Files
kgpz_web/scripts/ex/image_cleaner.py
Simon Martens 9960dc5e38 image cleaner
2025-09-15 18:32:13 +02:00

310 lines
10 KiB
Python

"""
Historical Newspaper Image Cleaning Pipeline
This module provides functions to clean and enhance scanned historical newspaper images
by reducing noise, improving contrast, and sharpening text for better readability.
"""
import cv2
import numpy as np
from PIL import Image, ImageEnhance
import os
import argparse
from pathlib import Path
class NewspaperImageCleaner:
"""
Image processing pipeline specifically designed for historical newspaper scans.
"""
def __init__(self, config=None):
"""Initialize with default or custom configuration."""

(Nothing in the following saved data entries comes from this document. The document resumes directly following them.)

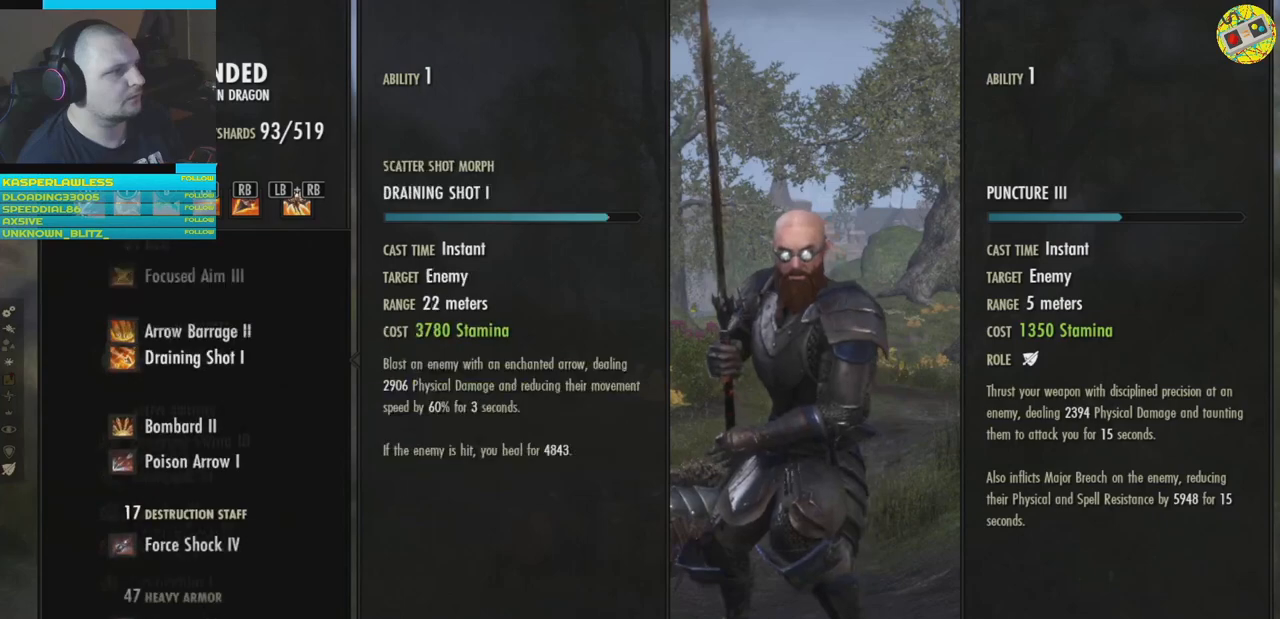
{"buttons": ["DPAD_DOWN"], "left_stick": "center", "right_stick": "center", "events": []}
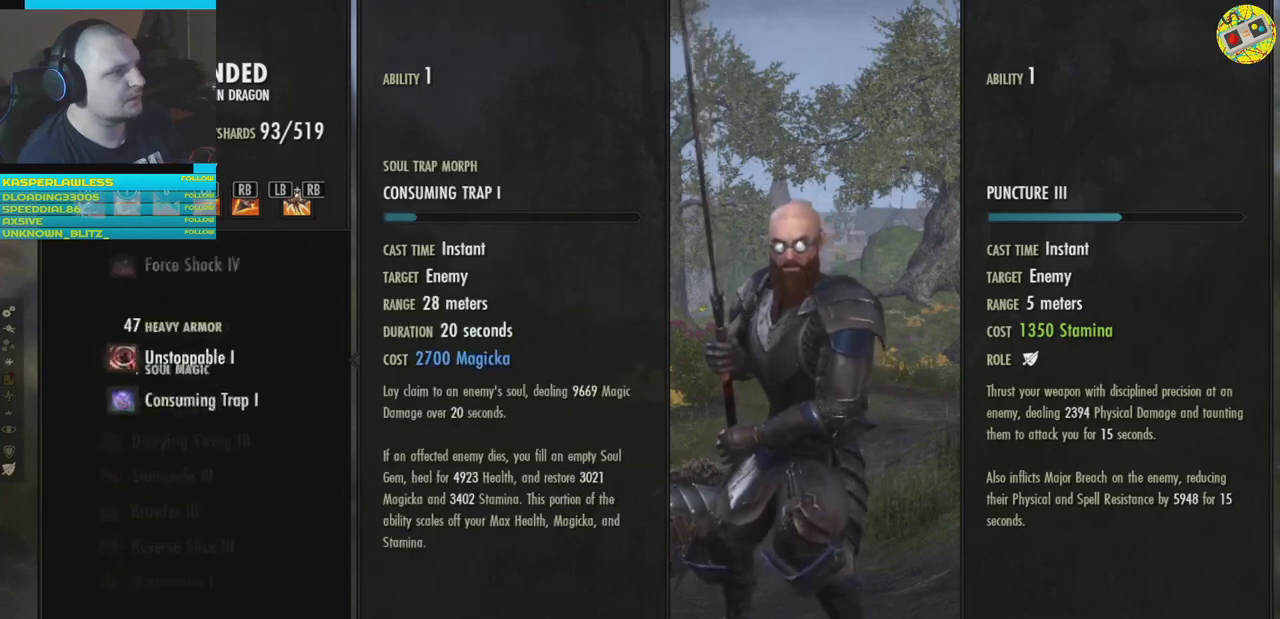
{"buttons": ["DPAD_UP"], "left_stick": "center", "right_stick": "center", "events": [[100, "DPAD_DOWN", "up"], [267, "DPAD_UP", "down"]]}
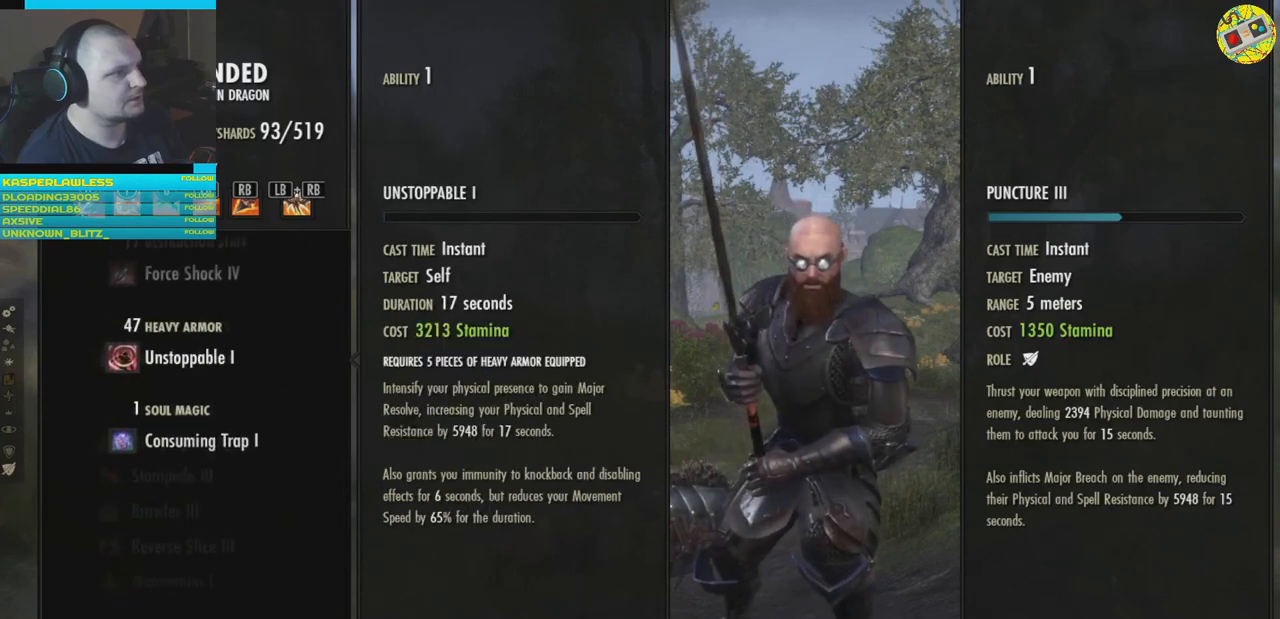
{"buttons": ["DPAD_UP"], "left_stick": "center", "right_stick": "center", "events": []}
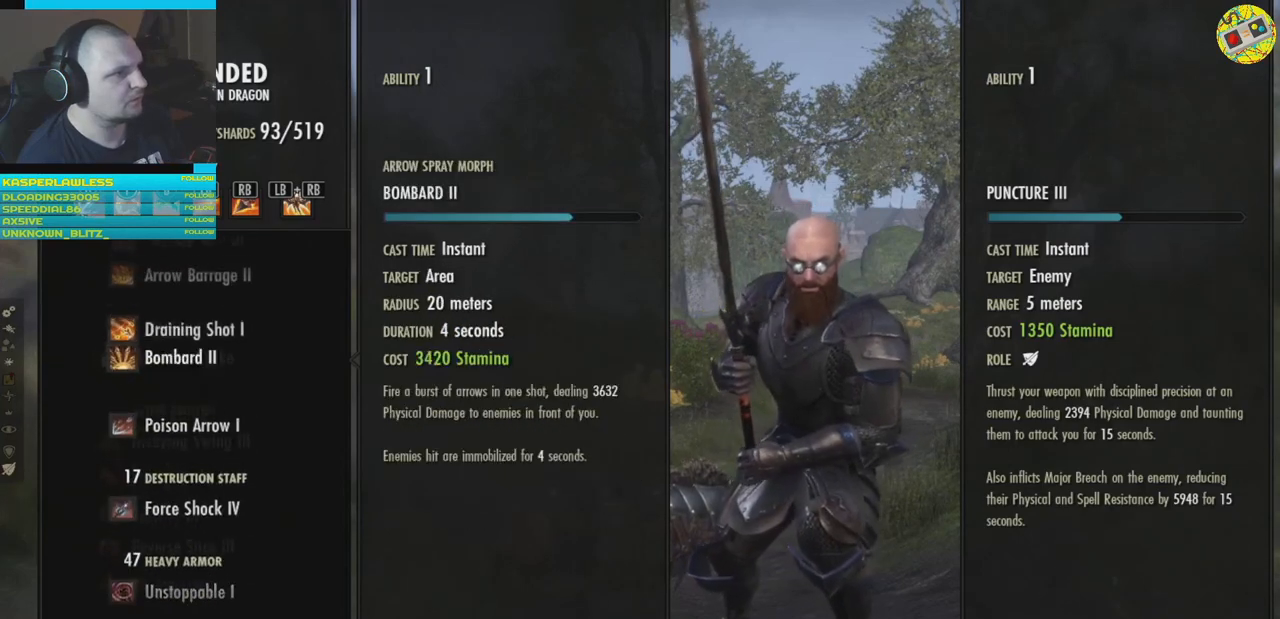
{"buttons": ["DPAD_UP"], "left_stick": "center", "right_stick": "center", "events": []}
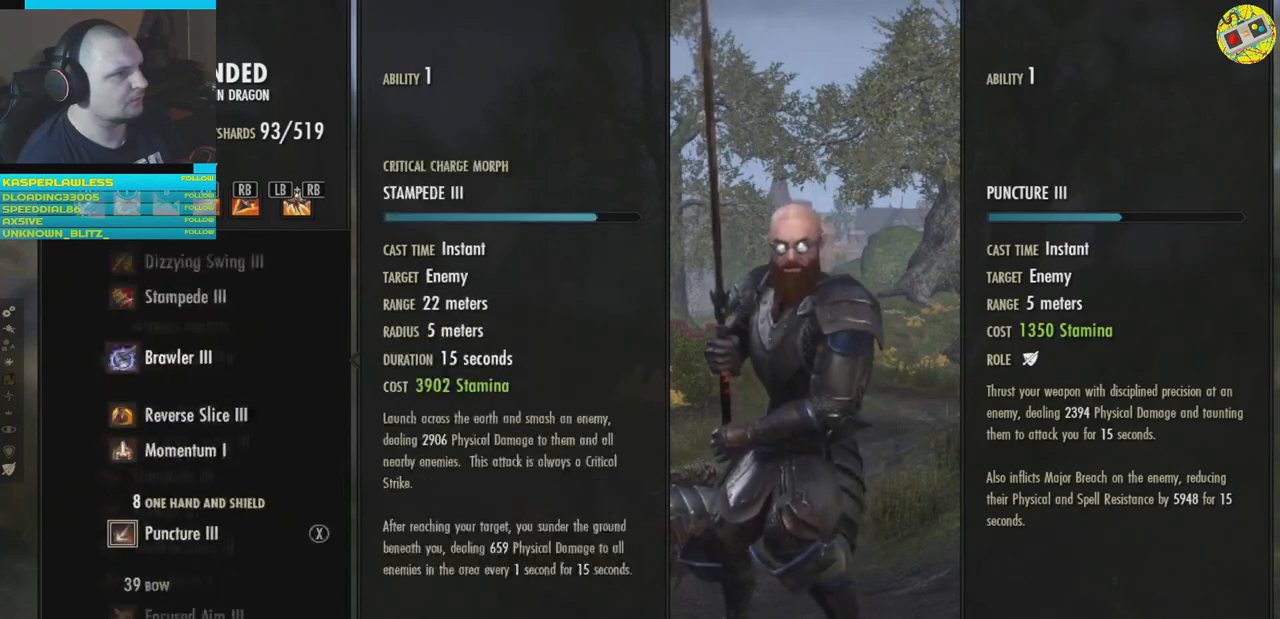
{"buttons": ["DPAD_UP"], "left_stick": "center", "right_stick": "center", "events": []}
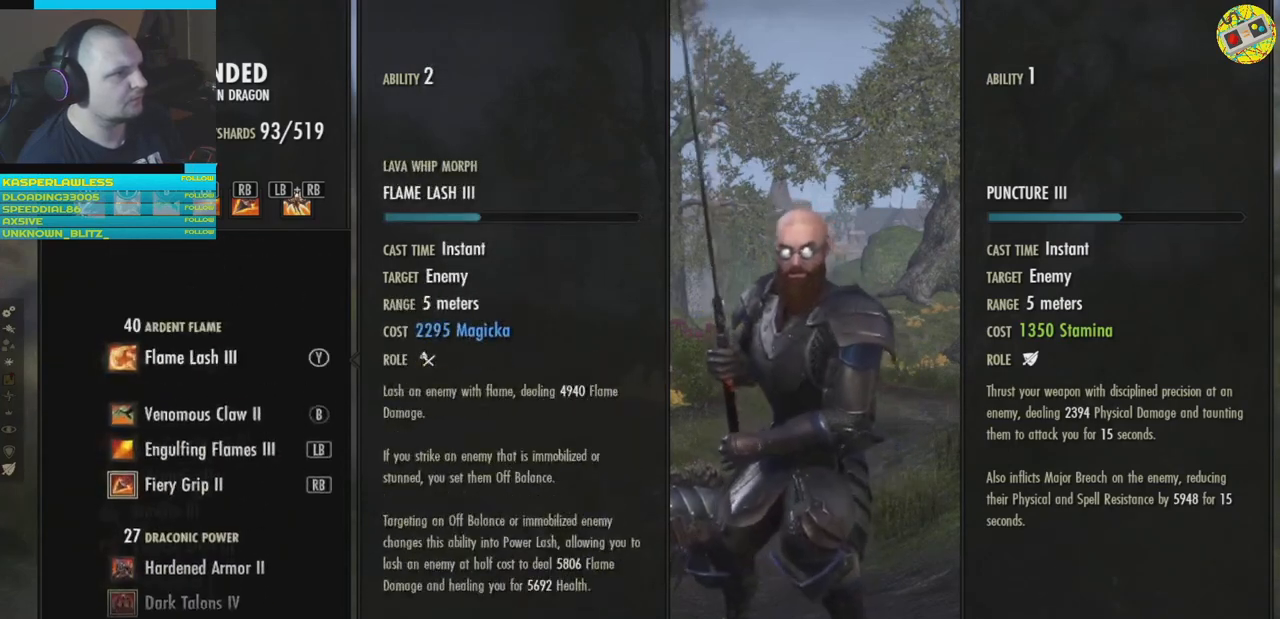
{"buttons": [], "left_stick": "center", "right_stick": "center", "events": [[267, "DPAD_UP", "up"]]}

self.config = config or self._default_config()
def _default_config(self):
"""Default processing parameters optimized for newspaper scans."""
return {
'bilateral_d': 9, # Neighborhood diameter for bilateral filter
'bilateral_sigma_color': 75, # Filter sigma in color space
'bilateral_sigma_space': 75, # Filter sigma in coordinate space
'clahe_clip_limit': 2.0, # Contrast limiting for CLAHE
'clahe_grid_size': (8, 8), # CLAHE grid size
'gamma': 1.2, # Gamma correction value
'denoise_h': 10, # Denoising filter strength
'morph_kernel_size': 2, # Morphological operation kernel size
'unsharp_amount': 1.5, # Unsharp masking amount
'unsharp_radius': 1.0, # Unsharp masking radius
'unsharp_threshold': 0, # Unsharp masking threshold
}
def reduce_noise(self, image):
"""
Apply noise reduction techniques to remove speckles and JPEG artifacts.
Args:
image: Input BGR image
Returns:
Denoised image
"""
# Bilateral filter - preserves edges while reducing noise
bilateral = cv2.bilateralFilter(
image,
self.config['bilateral_d'],
self.config['bilateral_sigma_color'],
self.config['bilateral_sigma_space']
)
# Non-local means denoising for better noise reduction
if len(image.shape) == 3:
# Color image
denoised = cv2.fastNlMeansDenoisingColored(
bilateral, None,
self.config['denoise_h'],
self.config['denoise_h'],
7, 21
)
else:
# Grayscale image
denoised = cv2.fastNlMeansDenoising(
bilateral, None,
self.config['denoise_h'],
7, 21
)
return denoised
def enhance_contrast(self, image):
"""
Improve image contrast using CLAHE and gamma correction.
Args:
image: Input BGR image
Returns:
Contrast-enhanced image
"""
# Convert to LAB color space for better contrast processing
if len(image.shape) == 3:
lab = cv2.cvtColor(image, cv2.COLOR_BGR2LAB)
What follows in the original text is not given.